PKPD Analysis of the Oral LH Inhibition Studiesa

Cpd	species	Ki (nM)	LLE	MED (mg/kg)	Tmax (min)	Cplasma,u/Ki	Cbrain,u/Ki	(Cplasma,u/Ki)/MED	(Cbrain,u/Ki)/MED
2	rat	76	4.0	60	150	16.4	2.32	0.273	0.039
2	monkey	20	4.6	20	60	13.3	−	0.665	−
3	rat	219	5.2	3	150	22.0	5.03	7.33	1.68
3	monkey	25	6.1	5	90	192	−	38.4	−
8	rat	22	4.6	10	150	15.0	12.4	1.5	1.24
12	rat	2033	4.5	30	150	22.5	2.77	0.75	0.09
16	rat	85	4.7	10	150	23.8	5.87	2.38	0.59
17	rat	573	4.9	30	45	47.3	7.71	1.58	0.26
18	rat	244	5.6	10	45	38.9	1.82	3.89	0.18

Plasma concentrations coincident with LH measurements. MED determined by a significant decrease (p < 0.05) in LH vs baseline with a lower nonsignificant dose established in all cases.

Figure 2

Oral LH inhibition with 3 (0.5% MC/water) in castrated cynomolgus monkey (2-way ANOVA and Dunnet’s comparison to the vehicle; ***p < 0.001, **p < 0.01).
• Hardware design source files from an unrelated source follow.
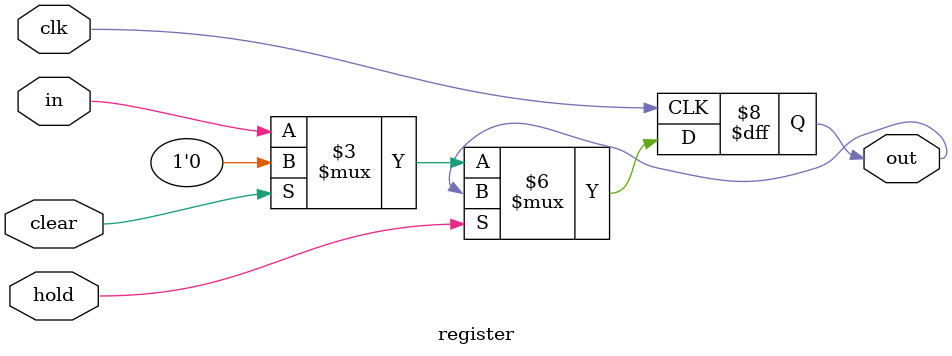
<source format=v>

module register(
    input clk,
    input clear,
    input hold,
    input wire [N-1:0] in,
    output reg [N-1:0] out);

    parameter N = 1; // by default 1-bit register

    always @(posedge clk) begin
        if (hold) out <= out;
        else if (clear) out <= {N{1'b0}};
        else out <= in;
    end
endmodule




</source>
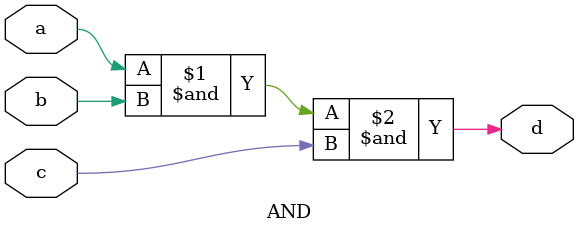
<source format=v>
module AND(a, b, c, d);

input a, b, c;
output d;
assign d=a&b&c;

endmodule
</source>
In summary, 3 proved a superior lead candidate based on bioactivity, LLE, LE, and Fsp3 (Table 1) criteria. Apart from its excellent hERG and CYP safety profile, 3 was highly efficacious in LH inhibition, showed >2.5-log selectivity against NK1R and NK2R subtypes, proved >300-fold selective against related HPG axis receptors[1] (KOR, GnRH, GnIH-R, GPR54), and was highly selective in the broad CEREP off-target screen (<25% inhib at 10 μM). Finally, 3 showed no effect either in Langendorff cardiac safety in rabbits (up to 30 μM) or in AMES genotoxicity test (up to 100 μM). Compound 3 (ESN364) is currently in phase 2 clinical trials for the treatment of PCOS and UF.